Currently, half of Iraq's exports go to Asia, and the other half to the rest of the world, the report said. But it won't be long before Asia will be taking 80 percent of Iraqi exports, with China accounting for most of that flow, or about 2 million bpd. Some 30 percent of Iraq's production now comes from fields that are either directly operated by China or are co-owned by Chinese companies.
The report said Iraq should use oil revenues to diversify its economy, which it said it too dependent upon petrodollars. Fully three-quarters of Iraq's GDP last year came from oil exports, a higher percentage than in any other country that's considered a major producer. In neighboring Kuwait, for example, oil revenues account for 55 percent of GDP, and they are 52 percent of GDP in Saudi Arabia. Fully 95 percent of Iraq government revenues come from oil production. "Oil is the cornerstone of the Iraqi economy," Birol said. The IEA estimates that Iraq's oil and natural gas export revenues should total $200 billion a year, for a total of $5 trillion between now and 2035. Oil and gas offer "an opportunity to transform the Iraqi economy," he said. Oil revenues, he said, could be a "solid foundation for a prosperous and modern Iraqi economy." (See "Pictures: Eleven Nations With Large Fossil-Fuel Subsidies" and Interactive Map: "Fossil-Fuel Burden on State Coffers")
Natural Gas Untapped
The IEA also found that Iraq's natural gas reserves offer huge potential; they have not been fully utilized, however, and new fields need to be developed. Birol noted that 60 percent of gas produced in the south of the country is flared. (See related blog post: "As Iraq's Oil Boom Progresses, So Does Gas Flaring") That's a waste, he said, especially because the nation's electrical generation is not meeting demand.
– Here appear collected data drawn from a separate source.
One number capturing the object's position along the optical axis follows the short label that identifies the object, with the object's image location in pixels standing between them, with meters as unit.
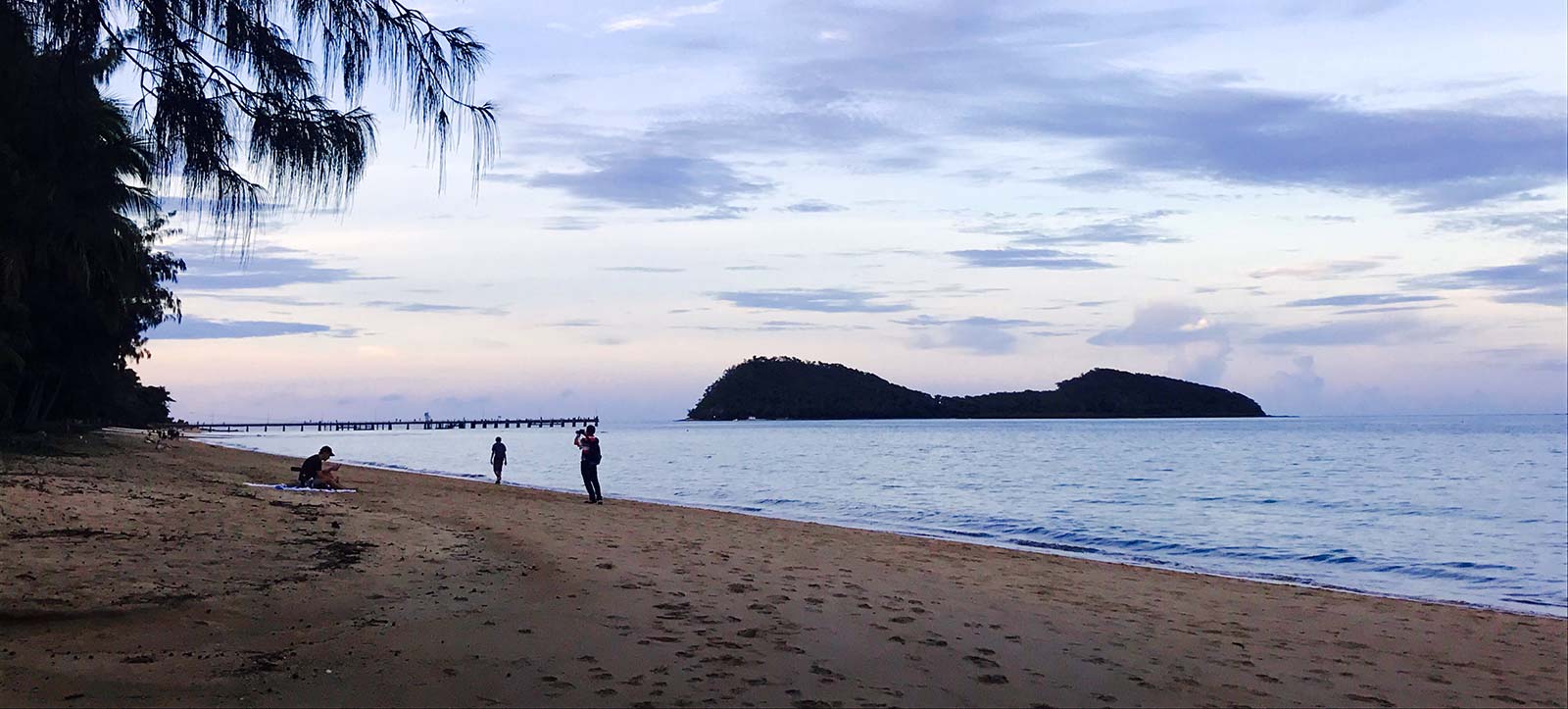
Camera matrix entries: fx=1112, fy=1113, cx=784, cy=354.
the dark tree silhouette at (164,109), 5.75
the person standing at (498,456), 32.50
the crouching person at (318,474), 20.66
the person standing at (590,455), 23.06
The report said that Iraq could be producing 90 billion cubic meters (bcm) of natural gas by 2035—up from about 10 bcm in 2010—which would make it the world's sixth-largest producer.
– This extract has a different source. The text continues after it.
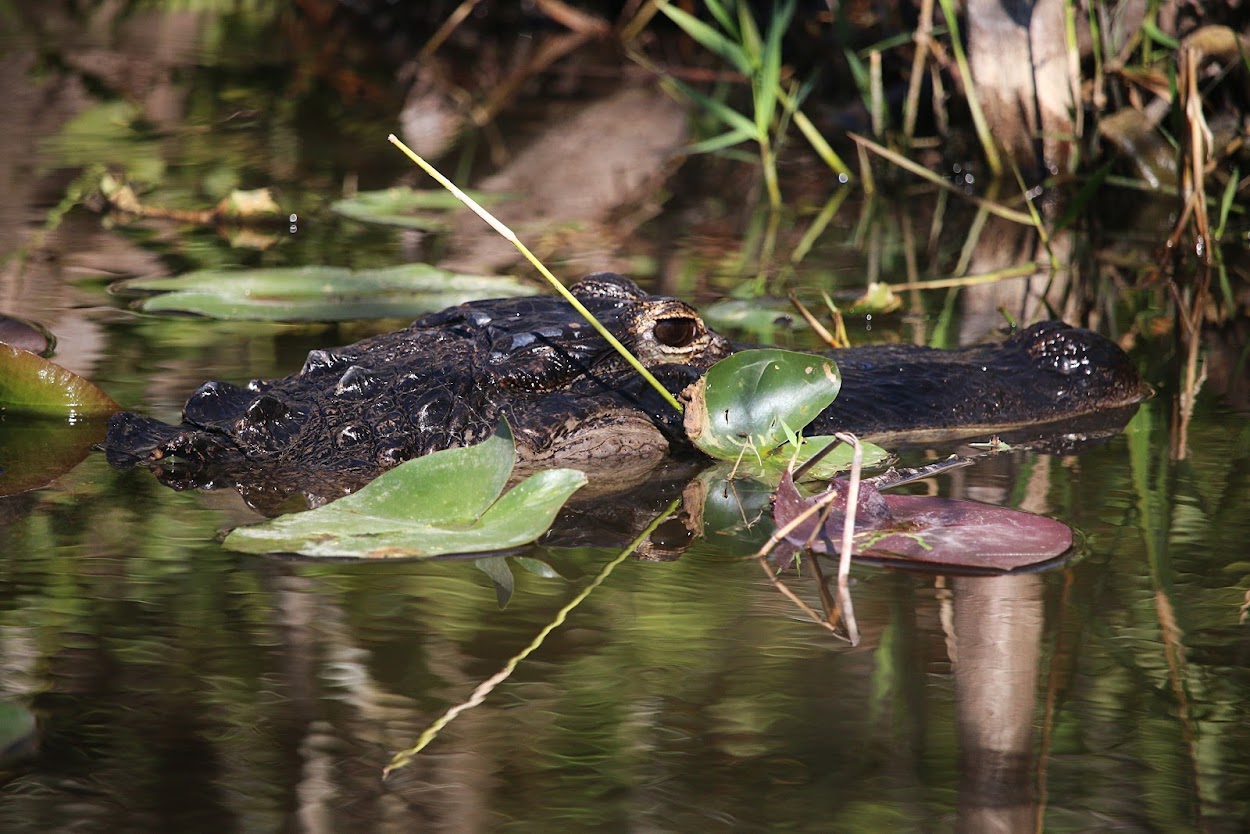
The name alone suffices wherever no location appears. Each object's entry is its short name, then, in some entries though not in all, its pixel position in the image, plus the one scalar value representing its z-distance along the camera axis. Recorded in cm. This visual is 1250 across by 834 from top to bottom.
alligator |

While it will be up to the Iraqi government to decide how best to use that gas, the IEA said it would be better for the country's economy if initially most of it were used domestically. IEA said Iraq's electricity shortfall should be eliminated by 2015, and it noted that Iraq plans to quickly replace oil-fired power plants with gas-fired ones. "That should help, from an economic point of view," Birol said. But Iraq also has vast gas export potential, and could one day be supplying Europe via pipeline, and Asia by shipping liquefied natural gas.
Iraq still is facing sectarian violence, including gun attacks and bombings. But van der Hoeven said security in the oil-producing areas was better than in Baghdad, the capital. She also acknowledged that while outside crises in the region—an attack on Iran's nuclear facilities by Israel, or a widening of the Syrian civil war—could affect Iraqi oil and gas exports, such short-term possibilities were not within the scope of the report, which took a longer term look at Iraqi production. (Related story: "As Squeeze Tightens on Iran, Fuel Prices-for Now-Reflect Calm") Because of U.S.-led sanctions over its nuclear program, Iran's oil output has been falling drastically, but van der Hoeven and Birol said they could not predict what the effect on Iraq would be if Iranian production rebounded.
Van der Hoeven said Iraq's growing oil and gas revenues would undoubtedly shift the economic balance of power in the region. "But how," she said, "I cannot say."